Computer 1 Computer 2 Computer 3
Unit selling price $12,000 $11,000 $10,000
Unit variable cost 7,000 8,500 8,000


The manufacture of the computers requires three major activities during their assembly. There is limited capacity for each resource. The following table shows the amount of each resource consumed by each computer, the capacity available of that resource and the cost of each unit of the resource (computed by dividing the total fixed cost by the capacity).



Computer 1
Computer 2
Computer 3
Capacity Cost per unit
Resource A 3 4 6 24000 $20
Resource B 5 6 2 36000 $200
Resource C 8 3 2 32000 $600

Additional resources are available, but need to be purchased in 1,000 unit increments.

Required:

1. Assume that demand for each product exceeds the capacity available.
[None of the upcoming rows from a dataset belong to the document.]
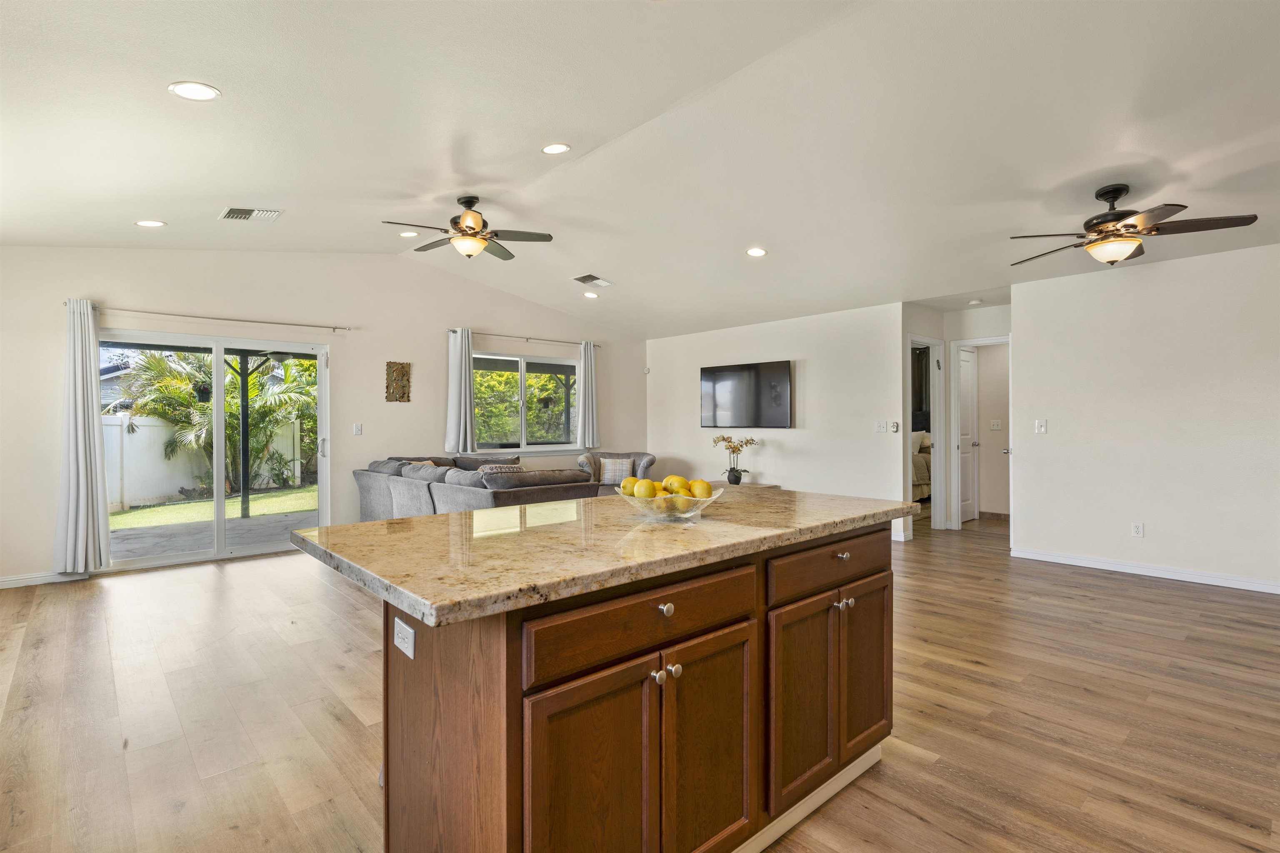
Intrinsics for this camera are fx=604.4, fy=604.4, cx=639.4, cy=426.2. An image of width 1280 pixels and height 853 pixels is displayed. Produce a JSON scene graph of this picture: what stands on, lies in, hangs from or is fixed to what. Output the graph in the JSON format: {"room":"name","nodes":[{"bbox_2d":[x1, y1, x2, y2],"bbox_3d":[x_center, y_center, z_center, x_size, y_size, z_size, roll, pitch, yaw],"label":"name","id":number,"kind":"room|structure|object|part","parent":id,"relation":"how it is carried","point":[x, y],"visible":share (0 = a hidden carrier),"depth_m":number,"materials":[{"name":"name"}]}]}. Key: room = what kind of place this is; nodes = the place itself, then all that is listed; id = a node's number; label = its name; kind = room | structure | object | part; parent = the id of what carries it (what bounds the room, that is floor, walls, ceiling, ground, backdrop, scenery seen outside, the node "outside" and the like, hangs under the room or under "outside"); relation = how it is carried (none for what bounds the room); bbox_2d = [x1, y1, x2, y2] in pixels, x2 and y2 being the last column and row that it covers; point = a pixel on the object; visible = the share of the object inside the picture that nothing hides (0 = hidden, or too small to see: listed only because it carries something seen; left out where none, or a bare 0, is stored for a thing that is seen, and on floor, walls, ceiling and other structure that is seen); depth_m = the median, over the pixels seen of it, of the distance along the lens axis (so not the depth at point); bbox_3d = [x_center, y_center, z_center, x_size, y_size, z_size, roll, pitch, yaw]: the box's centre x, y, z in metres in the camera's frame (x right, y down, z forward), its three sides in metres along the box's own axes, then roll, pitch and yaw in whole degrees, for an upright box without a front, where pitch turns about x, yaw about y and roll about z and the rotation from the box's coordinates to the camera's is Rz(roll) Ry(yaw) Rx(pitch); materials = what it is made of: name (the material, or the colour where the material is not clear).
{"room":"living room","nodes":[
{"label":"living room","id":0,"kind":"room"},
{"bbox_2d":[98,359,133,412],"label":"neighboring house","id":1,"kind":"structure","parent":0,"point":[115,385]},
{"bbox_2d":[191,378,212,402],"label":"hanging plant","id":2,"kind":"object","parent":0,"point":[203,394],"visible":0.62,"depth_m":7.46,"materials":[{"name":"green plant"}]},
{"bbox_2d":[1,249,645,588],"bbox_3d":[-2.684,-0.309,6.633,7.524,3.039,0.155,0,0,-42],"label":"back wall","id":3,"kind":"structure","parent":0,"point":[349,371],"depth_m":5.98,"materials":[{"name":"white paint"}]},
{"bbox_2d":[0,570,91,588],"bbox_3d":[-5.043,1.190,4.388,2.036,0.083,0.015,0,0,-42],"label":"baseboard","id":4,"kind":"structure","parent":3,"relation":"attached to","point":[6,583],"depth_m":4.70,"materials":[{"name":"white paint"}]},
{"bbox_2d":[70,303,354,332],"bbox_3d":[-3.825,-0.976,5.508,2.169,0.057,0.120,0,0,-42],"label":"curtain rod","id":5,"kind":"object","parent":3,"relation":"attached to","point":[259,322],"visible":0.9,"depth_m":5.41,"materials":[{"name":"silver metal"}]},
{"bbox_2d":[53,298,111,572],"bbox_3d":[-4.447,0.080,4.814,0.371,2.190,0.167,0,0,-42],"label":"curtain","id":6,"kind":"object","parent":5,"relation":"hanging from","point":[76,356],"visible":0.99,"depth_m":4.81,"materials":[{"name":"fabric"}]},
{"bbox_2d":[100,330,329,573],"bbox_3d":[-3.891,0.218,5.570,1.783,1.993,0.133,0,0,-42],"label":"sliding glass door","id":7,"kind":"structure","parent":3,"relation":"in","point":[219,376],"depth_m":5.57,"materials":[{"name":"white glass"}]},
{"bbox_2d":[352,422,362,434],"bbox_3d":[-2.941,0.029,6.289,0.083,0.124,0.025,0,0,-42],"label":"light switch","id":8,"kind":"object","parent":3,"relation":"attached to","point":[356,431],"visible":0.98,"depth_m":6.28,"materials":[{"name":"white plastic"}]},
{"bbox_2d":[385,360,411,402],"bbox_3d":[-2.617,-0.479,6.546,0.264,0.447,0.037,0,0,-42],"label":"wall art","id":9,"kind":"object","parent":3,"relation":"attached to","point":[401,369],"visible":0.99,"depth_m":6.53,"materials":[{"name":"brown"}]},
{"bbox_2d":[448,328,601,346],"bbox_3d":[-1.391,-1.087,7.528,2.134,0.057,0.119,0,0,-42],"label":"curtain rod","id":10,"kind":"object","parent":3,"relation":"attached to","point":[527,339],"visible":0.79,"depth_m":7.39,"materials":[{"name":"metal"}]},
{"bbox_2d":[445,327,475,453],"bbox_3d":[-2.026,-0.390,6.862,0.334,1.413,0.142,0,0,-42],"label":"curtain","id":11,"kind":"object","parent":10,"relation":"hanging from","point":[467,386],"visible":0.98,"depth_m":6.84,"materials":[{"name":"grey fabric"}]},
{"bbox_2d":[575,340,600,449],"bbox_3d":[-0.682,-0.399,7.989,0.366,1.434,0.129,0,0,-42],"label":"curtain","id":12,"kind":"object","parent":10,"relation":"hanging from","point":[589,364],"visible":0.98,"depth_m":7.96,"materials":[{"name":"fabric"}]},
{"bbox_2d":[470,349,582,453],"bbox_3d":[-1.405,-0.275,7.412,1.701,1.195,0.128,0,0,-42],"label":"window","id":13,"kind":"structure","parent":3,"relation":"in","point":[552,446],"depth_m":7.41,"materials":[{"name":"glass"}]},
{"bbox_2d":[0,0,1279,339],"bbox_3d":[0.909,-1.641,3.912,9.434,0.140,8.583,0,0,-42],"label":"ceiling","id":14,"kind":"structure","parent":0,"point":[224,76],"depth_m":3.25,"materials":[{"name":"white paint"}]},
{"bbox_2d":[134,218,166,227],"bbox_3d":[-3.595,-1.490,4.440,0.186,0.017,0.188,0,0,-42],"label":"recessed light","id":15,"kind":"object","parent":14,"relation":"in","point":[151,225],"visible":0.98,"depth_m":4.42,"materials":[{"name":"white plastic"}]},
{"bbox_2d":[167,80,219,100],"bbox_3d":[-1.997,-1.502,2.710,0.192,0.019,0.192,0,0,-42],"label":"recessed light","id":16,"kind":"object","parent":14,"relation":"in","point":[191,93],"visible":0.99,"depth_m":2.70,"materials":[{"name":"white plastic"}]},
{"bbox_2d":[220,206,283,221],"bbox_3d":[-2.874,-1.566,4.465,0.364,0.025,0.297,0,0,-42],"label":"ceiling vent","id":17,"kind":"object","parent":14,"relation":"in","point":[239,215],"visible":0.99,"depth_m":4.45,"materials":[{"name":"white metal"}]},
{"bbox_2d":[398,230,419,237],"bbox_3d":[-2.111,-1.754,5.517,0.177,0.024,0.176,0,0,20],"label":"recessed light","id":18,"kind":"object","parent":14,"relation":"in","point":[409,235],"visible":0.99,"depth_m":5.50,"materials":[{"name":"white plastic"}]},
{"bbox_2d":[383,195,554,260],"bbox_3d":[-1.317,-1.514,4.653,1.196,0.457,1.195,0,0,-42],"label":"ceiling fan","id":19,"kind":"object","parent":14,"relation":"hanging from","point":[469,227],"visible":0.99,"depth_m":4.57,"materials":[{"name":"metal"}]},
{"bbox_2d":[541,142,569,154],"bbox_3d":[-0.537,-1.768,3.849,0.183,0.034,0.184,0,0,-42],"label":"recessed light","id":20,"kind":"object","parent":14,"relation":"in","point":[562,148],"visible":0.99,"depth_m":3.83,"materials":[{"name":"white plastic"}]},
{"bbox_2d":[582,290,598,298],"bbox_3d":[-0.566,-1.523,6.998,0.183,0.048,0.184,0,0,-42],"label":"recessed light","id":21,"kind":"object","parent":14,"relation":"in","point":[589,294],"visible":0.99,"depth_m":6.97,"materials":[{"name":"white plastic"}]},
{"bbox_2d":[572,273,612,286],"bbox_3d":[-0.505,-1.549,6.412,0.378,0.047,0.246,0,0,-42],"label":"ceiling vent","id":22,"kind":"object","parent":14,"relation":"in","point":[587,277],"visible":0.99,"depth_m":6.39,"materials":[{"name":"white metal"}]},
{"bbox_2d":[745,246,767,256],"bbox_3d":[0.998,-1.496,5.176,0.191,0.033,0.192,0,0,-2],"label":"recessed light","id":23,"kind":"object","parent":14,"relation":"in","point":[755,252],"visible":0.99,"depth_m":5.16,"materials":[{"name":"white plastic"}]},
{"bbox_2d":[967,298,983,305],"bbox_3d":[3.492,-1.293,6.296,0.134,0.041,0.136,0,0,-42],"label":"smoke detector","id":24,"kind":"object","parent":14,"relation":"attached to","point":[975,302],"visible":0.99,"depth_m":6.25,"materials":[{"name":"white"}]},
{"bbox_2d":[1009,184,1259,266],"bbox_3d":[2.881,-1.231,3.722,1.211,0.452,1.221,0,0,-42],"label":"ceiling fan","id":25,"kind":"object","parent":14,"relation":"hanging from","point":[1101,195],"visible":0.99,"depth_m":3.59,"materials":[{"name":"brown metal"}]},
{"bbox_2d":[0,508,1279,852],"bbox_3d":[1.280,1.260,4.174,10.825,0.100,8.851,0,0,-42],"label":"floor","id":26,"kind":"structure","parent":0,"point":[913,765],"depth_m":2.57,"materials":[{"name":"brown wood"}]},
{"bbox_2d":[352,450,600,521],"bbox_3d":[-1.295,0.757,5.867,1.992,0.889,2.886,0,0,-42],"label":"sectional sofa","id":27,"kind":"object","parent":26,"relation":"on","point":[396,491],"visible":0.51,"depth_m":5.22,"materials":[{"name":"grey fabric"}]},
{"bbox_2d":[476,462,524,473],"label":"throw pillow","id":28,"kind":"object","parent":27,"relation":"on","point":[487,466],"visible":0.18,"depth_m":5.39,"materials":[{"name":"fabric"}]},
{"bbox_2d":[577,450,657,495],"bbox_3d":[-0.291,0.755,7.421,0.898,0.871,0.880,0,0,1],"label":"armchair","id":29,"kind":"object","parent":26,"relation":"on","point":[652,458],"visible":0.31,"depth_m":7.43,"materials":[{"name":"grey fabric"}]},
{"bbox_2d":[598,456,634,486],"bbox_3d":[-0.290,0.558,7.376,0.412,0.307,0.163,0,0,2],"label":"throw pillow","id":30,"kind":"object","parent":29,"relation":"on","point":[607,478],"visible":0.87,"depth_m":7.33,"materials":[{"name":"fabric"}]},
{"bbox_2d":[345,522,894,852],"bbox_3d":[0.010,0.780,2.006,1.836,0.912,1.027,0,0,-42],"label":"kitchen island","id":31,"kind":"object","parent":26,"relation":"on","point":[517,692],"visible":0.86,"depth_m":1.49,"materials":[{"name":"brown wood"}]},
{"bbox_2d":[392,616,414,659],"bbox_3d":[-0.583,0.521,1.486,0.009,0.074,0.112,0,0,-42],"label":"island outlet","id":32,"kind":"object","parent":31,"relation":"attached to","point":[404,633],"visible":0.99,"depth_m":1.47,"materials":[{"name":"white plastic"}]},
{"bbox_3d":[-0.104,0.893,1.389,0.346,0.662,0.042,0,0,-42],"label":"cabinet door","id":33,"kind":"part","parent":31,"relation":"part of","materials":[{"name":"brown wood"}]},
{"bbox_2d":[290,487,910,627],"bbox_3d":[0.010,0.326,2.128,1.841,0.040,1.136,0,0,-42],"label":"granite countertop","id":34,"kind":"structure","parent":31,"relation":"on","point":[437,603],"depth_m":1.58,"materials":[{"name":"beige stone"}]},
{"bbox_2d":[611,481,724,522],"bbox_3d":[0.097,0.254,1.955,0.347,0.094,0.346,0,0,-42],"label":"glass bowl","id":35,"kind":"object","parent":34,"relation":"on","point":[687,516],"visible":0.7,"depth_m":1.86,"materials":[{"name":"clear glass"}]},
{"bbox_2d":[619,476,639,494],"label":"lemon","id":36,"kind":"object","parent":35,"relation":"in","point":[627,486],"visible":0.36,"depth_m":1.99,"materials":[{"name":"yellow food"}]},
{"bbox_2d":[632,479,657,499],"bbox_3d":[0.019,0.208,1.965,0.072,0.074,0.072,0,0,-6],"label":"lemon","id":37,"kind":"object","parent":35,"relation":"in","point":[647,493],"visible":0.81,"depth_m":1.94,"materials":[{"name":"yellow food"}]},
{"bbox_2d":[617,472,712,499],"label":"lemons","id":38,"kind":"object","parent":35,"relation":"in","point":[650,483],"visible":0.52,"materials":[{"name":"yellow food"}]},
{"bbox_2d":[661,474,689,495],"bbox_3d":[0.120,0.202,1.977,0.078,0.076,0.077,0,0,-24],"label":"lemon","id":39,"kind":"object","parent":35,"relation":"in","point":[672,478],"visible":0.64,"depth_m":1.95,"materials":[{"name":"yellow food"}]},
{"bbox_2d":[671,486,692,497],"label":"lemon","id":40,"kind":"object","parent":35,"relation":"in","point":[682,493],"visible":0.48,"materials":[{"name":"yellow food"}]},
{"bbox_2d":[689,479,712,499],"bbox_3d":[0.200,0.217,1.996,0.080,0.076,0.078,0,0,-13],"label":"lemon","id":41,"kind":"object","parent":35,"relation":"in","point":[705,493],"visible":0.71,"depth_m":1.97,"materials":[{"name":"yellow food"}]},
{"bbox_3d":[0.047,0.468,1.482,0.696,0.136,0.030,0,0,-42],"label":"drawer","id":42,"kind":"part","parent":31,"relation":"part of","materials":[{"name":"brown wood"}]},
{"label":"knob","id":43,"kind":"part","parent":31,"relation":"part of","materials":[{"name":"silver metal"}]},
{"bbox_3d":[0.061,0.448,1.484,0.032,0.033,0.032,0,0,-42],"label":"knob","id":44,"kind":"part","parent":31,"relation":"part of","materials":[{"name":"metal"}]},
{"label":"knob","id":45,"kind":"part","parent":31,"relation":"part of","materials":[{"name":"metal"}]},
{"bbox_3d":[0.183,0.892,1.622,0.324,0.640,0.044,0,0,-42],"label":"cabinet door","id":46,"kind":"part","parent":31,"relation":"part of","materials":[{"name":"brown wood"}]},
{"bbox_3d":[0.506,0.869,1.915,0.329,0.579,0.054,0,0,-42],"label":"cabinet door","id":47,"kind":"part","parent":31,"relation":"part of","materials":[{"name":"brown wood"}]},
{"bbox_3d":[0.657,0.456,2.027,0.687,0.135,0.034,0,0,-42],"label":"drawer","id":48,"kind":"part","parent":31,"relation":"part of","materials":[{"name":"brown wood"}]},
{"bbox_3d":[0.662,0.425,1.992,0.036,0.031,0.035,0,0,-42],"label":"knob","id":49,"kind":"part","parent":31,"relation":"part of","materials":[{"name":"metal"}]},
{"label":"knob","id":50,"kind":"part","parent":31,"relation":"part of","materials":[{"name":"silver metal"}]},
{"bbox_3d":[0.810,0.860,2.181,0.325,0.587,0.048,0,0,-42],"label":"cabinet door","id":51,"kind":"part","parent":31,"relation":"part of","materials":[{"name":"brown wood"}]},
{"bbox_2d":[705,479,780,490],"bbox_3d":[1.088,0.918,7.034,0.482,0.478,1.044,0,0,-42],"label":"side table","id":52,"kind":"object","parent":26,"relation":"on","point":[772,486],"visible":0.14,"depth_m":6.98,"materials":[{"name":"wood"}]},
{"bbox_2d":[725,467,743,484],"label":"flower pot","id":53,"kind":"object","parent":52,"relation":"on","point":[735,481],"visible":0.95,"depth_m":6.88,"materials":[{"name":"ceramic"}]},
{"bbox_2d":[711,435,758,485],"bbox_3d":[1.109,0.392,7.003,0.530,0.580,0.368,0,0,24],"label":"orchid","id":54,"kind":"object","parent":52,"relation":"on","point":[735,481],"visible":0.99,"depth_m":6.97,"materials":[{"name":"plant"}]},
{"bbox_2d":[910,430,932,503],"bbox_3d":[3.737,0.621,9.262,2.008,1.085,1.642,0,0,-42],"label":"bed","id":55,"kind":"object","parent":26,"relation":"on","point":[923,473],"visible":0.17,"depth_m":8.67,"materials":[{"name":"fabric"}]},
{"bbox_2d":[645,300,905,543],"bbox_3d":[1.393,-0.048,7.433,0.130,2.502,3.761,0,0,-42],"label":"tv wall","id":56,"kind":"structure","parent":0,"point":[805,431],"depth_m":6.85,"materials":[{"name":"white paint"}]},
{"bbox_2d":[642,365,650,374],"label":"motion sensor","id":57,"kind":"object","parent":56,"relation":"attached to","point":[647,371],"visible":0.98,"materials":[{"name":"white"}]},
{"bbox_2d":[699,359,792,428],"bbox_3d":[1.275,-0.366,7.348,0.077,0.791,1.327,0,0,-42],"label":"television","id":58,"kind":"object","parent":56,"relation":"attached to","point":[777,374],"visible":0.99,"depth_m":7.26,"materials":[{"name":"black plastic"}]},
{"bbox_2d":[875,420,887,432],"bbox_3d":[2.482,0.004,6.200,0.018,0.117,0.102,0,0,-42],"label":"light switch","id":59,"kind":"object","parent":56,"relation":"attached to","point":[883,426],"visible":0.98,"depth_m":6.20,"materials":[{"name":"white plastic"}]},
{"bbox_2d":[889,420,899,433],"bbox_3d":[2.592,0.007,6.147,0.036,0.114,0.073,0,0,-42],"label":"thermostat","id":60,"kind":"object","parent":56,"relation":"attached to","point":[895,426],"visible":0.99,"depth_m":6.13,"materials":[{"name":"white"}]},
{"bbox_2d":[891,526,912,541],"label":"baseboard","id":61,"kind":"structure","parent":56,"relation":"attached to","point":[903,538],"depth_m":6.28,"materials":[{"name":"white paint"}]},
{"bbox_2d":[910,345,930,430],"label":"bedroom curtain","id":62,"kind":"object","parent":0,"point":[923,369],"visible":0.33,"depth_m":9.76,"materials":[{"name":"fabric"}]},
{"bbox_2d":[904,300,1011,539],"bbox_3d":[3.754,-0.059,6.666,0.961,2.471,1.487,0,0,-42],"label":"hallway wall","id":63,"kind":"structure","parent":0,"point":[970,332],"depth_m":6.74,"materials":[{"name":"white paint"}]},
{"bbox_2d":[906,334,946,532],"bbox_3d":[3.058,0.133,6.547,0.868,2.102,0.170,0,0,-42],"label":"door frame","id":64,"kind":"structure","parent":63,"relation":"attached to","point":[935,456],"depth_m":6.75,"materials":[{"name":"white paint"}]},
{"bbox_2d":[957,345,979,523],"bbox_3d":[3.936,0.129,7.267,0.659,2.050,0.121,0,0,-42],"label":"white door","id":65,"kind":"structure","parent":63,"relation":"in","point":[968,516],"depth_m":7.29,"materials":[{"name":"white paint"}]},
{"bbox_2d":[948,336,1009,530],"bbox_3d":[3.889,0.118,6.705,0.156,2.128,0.776,0,0,-42],"label":"door frame","id":66,"kind":"structure","parent":63,"relation":"attached to","point":[988,341],"depth_m":6.89,"materials":[{"name":"white paint"}]},
{"bbox_2d":[989,419,1002,429],"bbox_3d":[4.477,-0.016,7.604,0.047,0.131,0.097,0,0,-42],"label":"light switch","id":67,"kind":"object","parent":63,"relation":"attached to","point":[995,424],"visible":0.98,"depth_m":7.60,"materials":[{"name":"white plastic"}]},
{"bbox_2d":[1012,239,1279,591],"bbox_3d":[4.698,-0.077,4.166,0.126,2.542,3.751,0,0,-42],"label":"right wall","id":68,"kind":"structure","parent":0,"point":[1058,433],"depth_m":4.76,"materials":[{"name":"white paint"}]},
{"bbox_2d":[1034,418,1047,433],"bbox_3d":[3.596,-0.001,5.421,0.017,0.122,0.077,0,0,-42],"label":"light switch","id":69,"kind":"object","parent":68,"relation":"attached to","point":[1040,426],"visible":0.98,"depth_m":5.42,"materials":[{"name":"white plastic"}]},
{"bbox_2d":[1131,522,1144,537],"bbox_3d":[4.038,0.841,4.902,0.009,0.117,0.071,0,0,-42],"label":"wall outlet","id":70,"kind":"object","parent":68,"relation":"attached to","point":[1138,528],"visible":0.98,"depth_m":4.90,"materials":[{"name":"white plastic"}]},
{"bbox_2d":[1010,547,1279,594],"bbox_3d":[4.671,1.152,4.141,0.015,0.087,3.657,0,0,-42],"label":"baseboard","id":71,"kind":"structure","parent":68,"relation":"attached to","point":[1126,571],"depth_m":4.80,"materials":[{"name":"white paint"}]},
{"label":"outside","id":72,"kind":"structure","parent":0,"visible":0},
{"bbox_2d":[108,507,316,563],"bbox_3d":[-4.567,1.277,6.726,4.717,0.115,2.629,0,0,-42],"label":"patio","id":73,"kind":"structure","parent":72,"point":[251,521],"depth_m":6.77,"materials":[{"name":"grey concrete"}]},
{"bbox_2d":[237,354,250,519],"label":"patio post","id":74,"kind":"object","parent":73,"relation":"on","point":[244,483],"visible":0.74,"depth_m":7.85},
{"bbox_2d":[109,484,318,529],"label":"lawn","id":75,"kind":"structure","parent":72,"point":[196,503],"depth_m":10.23,"materials":[{"name":"green plant"}]},
{"label":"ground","id":76,"kind":"structure","parent":72,"visible":0},
{"bbox_2d":[101,412,305,511],"bbox_3d":[-9.112,0.607,10.523,6.945,1.538,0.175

Choose a production plan that maximizes contribution.

2. Assume that, for marketing purposes, Kaplan needs to manufacture at least 300 units of each product. Choose a production plan that maximizes contribution.


3. Refer to the situation as describe in part 2. By how much would the contribution increase if an additional unit of Resource A became available?

4. Refer to the situation as described in part 2. You can purchase extra units of Resources A, B and C as follows:

Amount Available Cost per 1,000 units
Resource A 3,000 $22,000
Resource B 2,000 $250,000
Resource C 1,000 $625,000

How much of each resource should Kaplan acquire? By doing so, what is the incremental contribution that can be obtained? What quantity of each computer will now be made?

5. In addition to the extra resources available as described in part4, a different supplier has offered to supply an additional 1,000 units of Resource C, at a cost of $750,000. Should Kaplan accept the offer or not? Provide quantitative support.